--- Collected data ---
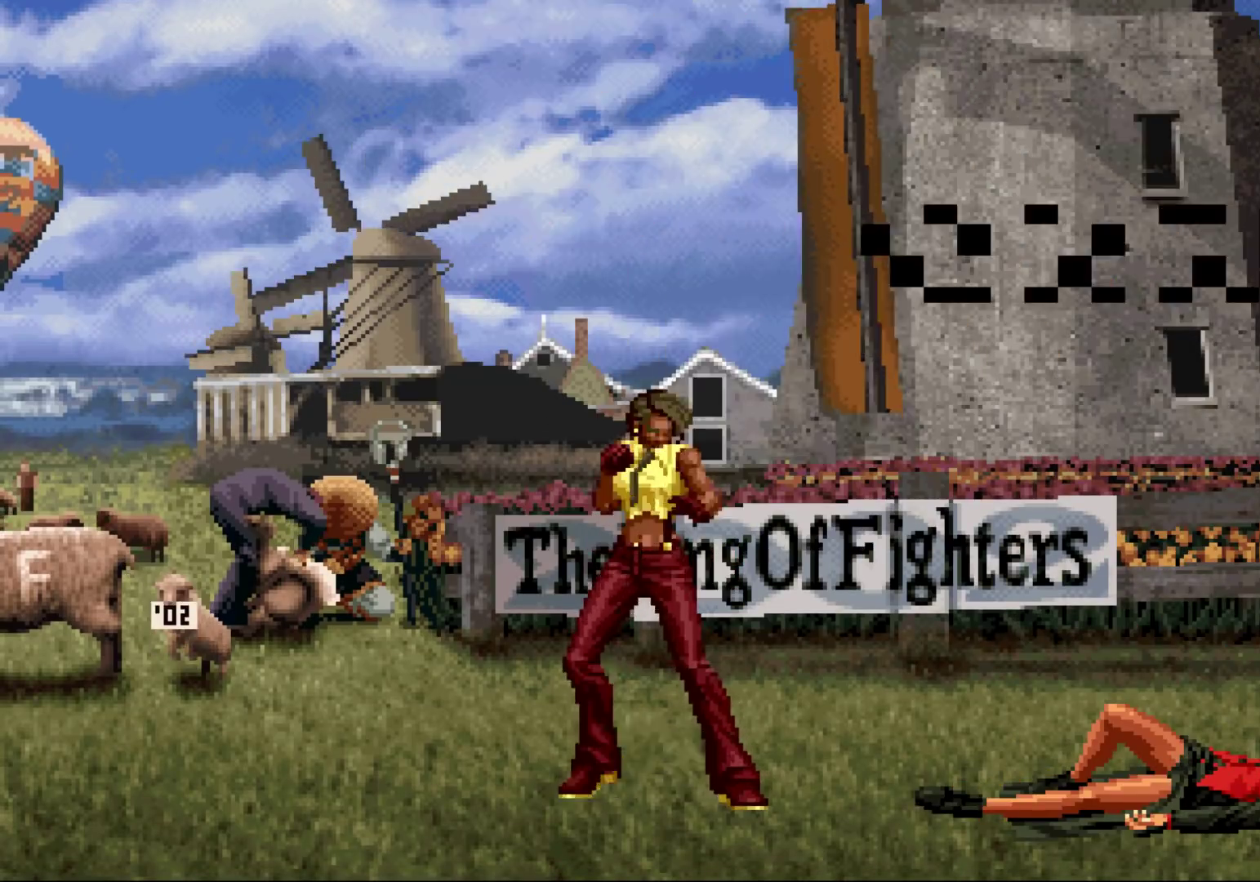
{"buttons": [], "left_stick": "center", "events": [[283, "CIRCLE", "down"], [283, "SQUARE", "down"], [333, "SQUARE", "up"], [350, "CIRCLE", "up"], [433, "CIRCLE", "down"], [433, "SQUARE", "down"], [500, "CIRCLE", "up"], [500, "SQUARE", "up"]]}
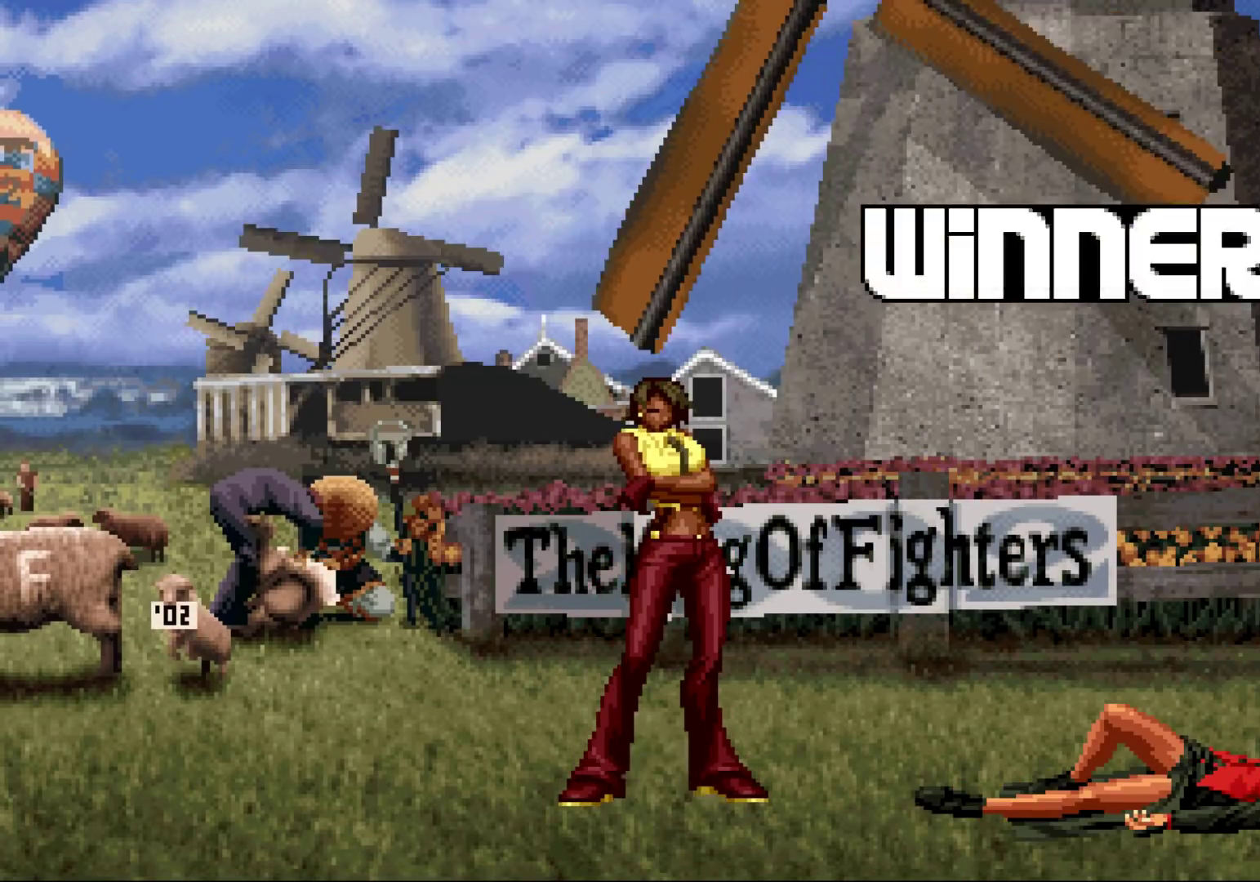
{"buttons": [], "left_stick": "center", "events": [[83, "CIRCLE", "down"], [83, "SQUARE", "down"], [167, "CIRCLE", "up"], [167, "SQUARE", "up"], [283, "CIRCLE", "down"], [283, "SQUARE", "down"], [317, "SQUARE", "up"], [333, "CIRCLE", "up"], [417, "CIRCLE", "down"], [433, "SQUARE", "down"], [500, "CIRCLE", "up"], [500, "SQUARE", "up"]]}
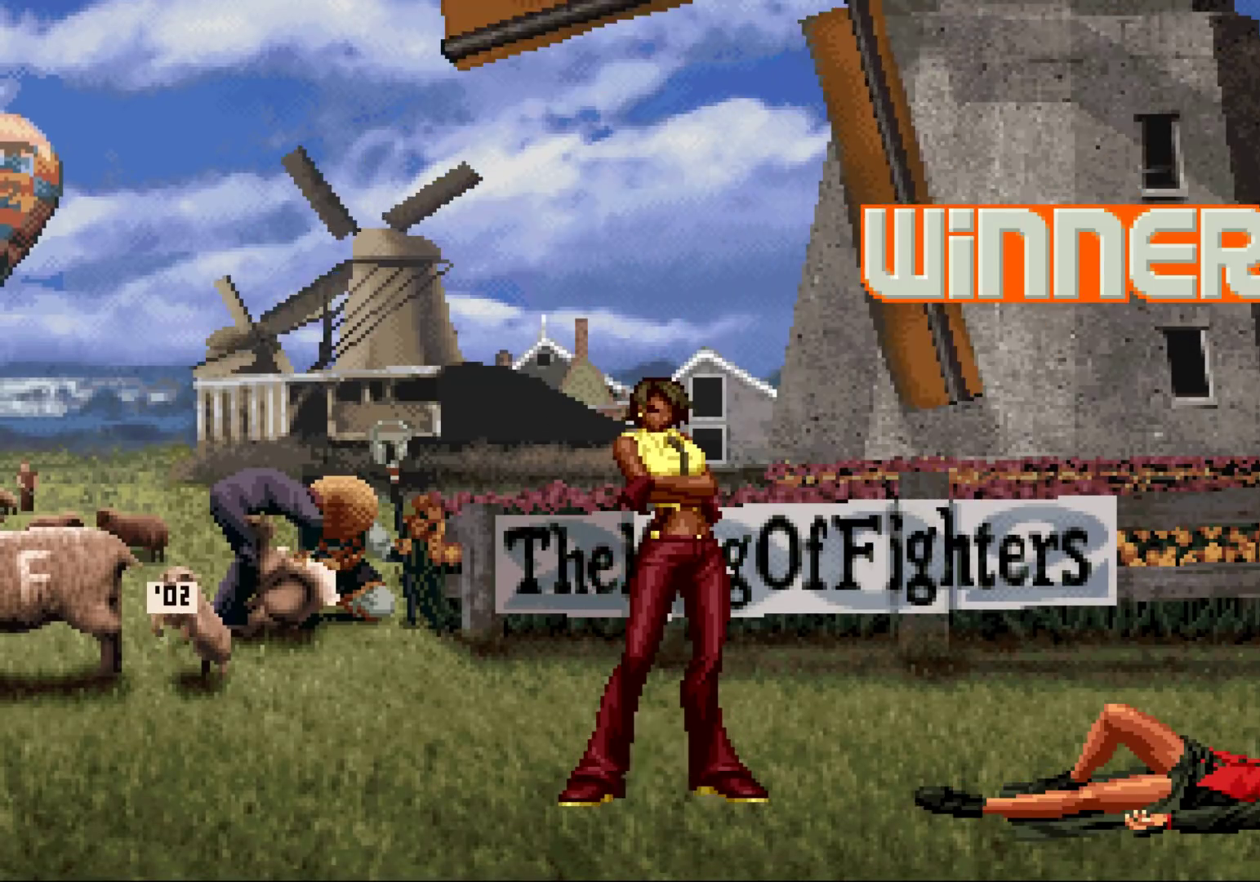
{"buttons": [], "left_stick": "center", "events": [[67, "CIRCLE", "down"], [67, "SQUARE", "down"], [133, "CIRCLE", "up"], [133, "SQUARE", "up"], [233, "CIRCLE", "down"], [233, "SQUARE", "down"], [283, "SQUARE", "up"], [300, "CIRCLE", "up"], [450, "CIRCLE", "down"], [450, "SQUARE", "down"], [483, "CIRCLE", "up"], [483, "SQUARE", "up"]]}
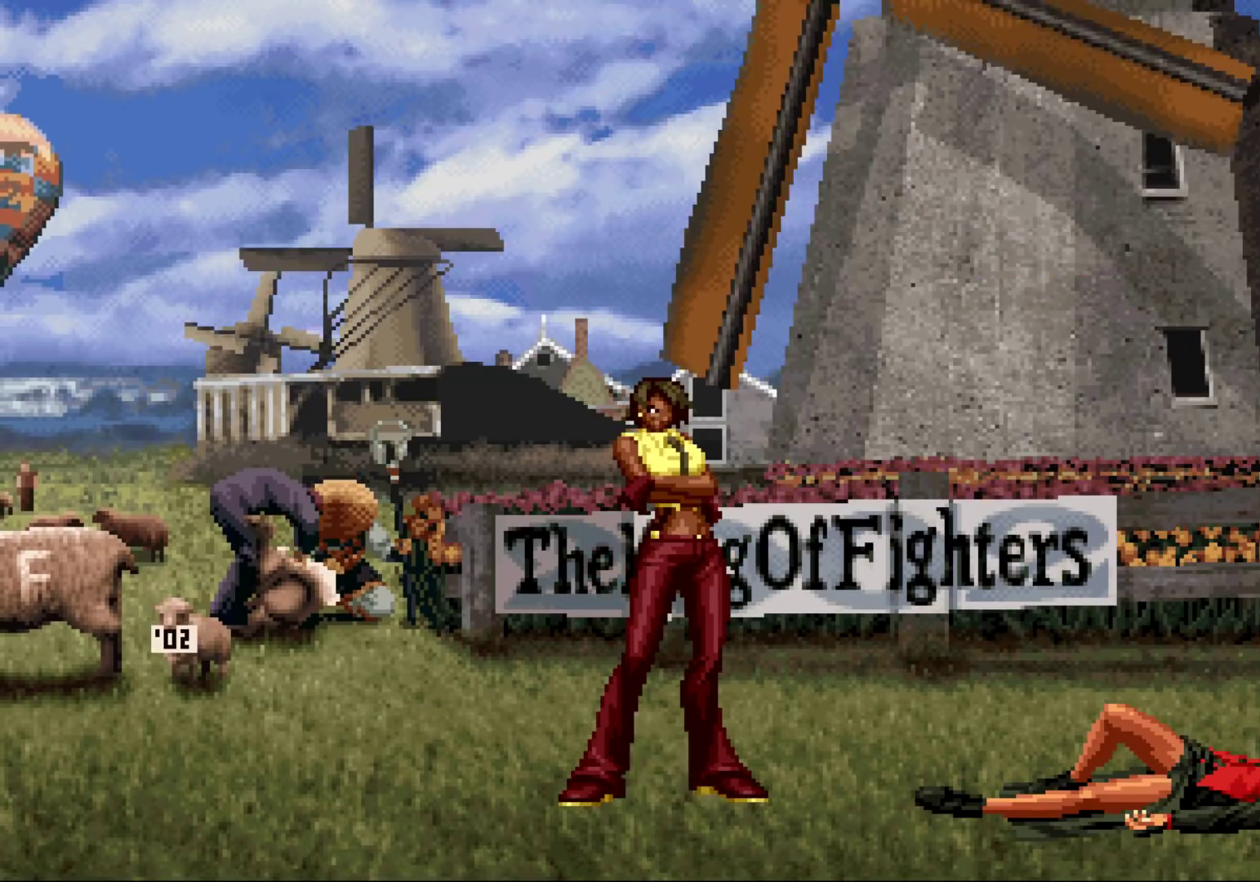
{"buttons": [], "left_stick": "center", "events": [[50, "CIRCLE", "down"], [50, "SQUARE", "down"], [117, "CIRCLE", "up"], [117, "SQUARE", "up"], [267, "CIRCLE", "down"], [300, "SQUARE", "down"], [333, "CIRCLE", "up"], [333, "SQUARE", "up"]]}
---
Give back the material above word for word; no picture belongs in it.

{"buttons": [], "left_stick": "center", "events": [[283, "CIRCLE", "down"], [283, "SQUARE", "down"], [333, "SQUARE", "up"], [350, "CIRCLE", "up"], [433, "CIRCLE", "down"], [433, "SQUARE", "down"], [500, "CIRCLE", "up"], [500, "SQUARE", "up"]]}
{"buttons": [], "left_stick": "center", "events": [[83, "CIRCLE", "down"], [83, "SQUARE", "down"], [167, "CIRCLE", "up"], [167, "SQUARE", "up"], [283, "CIRCLE", "down"], [283, "SQUARE", "down"], [317, "SQUARE", "up"], [333, "CIRCLE", "up"], [417, "CIRCLE", "down"], [433, "SQUARE", "down"], [500, "CIRCLE", "up"], [500, "SQUARE", "up"]]}
{"buttons": [], "left_stick": "center", "events": [[67, "CIRCLE", "down"], [67, "SQUARE", "down"], [133, "CIRCLE", "up"], [133, "SQUARE", "up"], [233, "CIRCLE", "down"], [233, "SQUARE", "down"], [283, "SQUARE", "up"], [300, "CIRCLE", "up"], [450, "CIRCLE", "down"], [450, "SQUARE", "down"], [483, "CIRCLE", "up"], [483, "SQUARE", "up"]]}
{"buttons": [], "left_stick": "center", "events": [[50, "CIRCLE", "down"], [50, "SQUARE", "down"], [117, "CIRCLE", "up"], [117, "SQUARE", "up"], [267, "CIRCLE", "down"], [300, "SQUARE", "down"], [333, "CIRCLE", "up"], [333, "SQUARE", "up"]]}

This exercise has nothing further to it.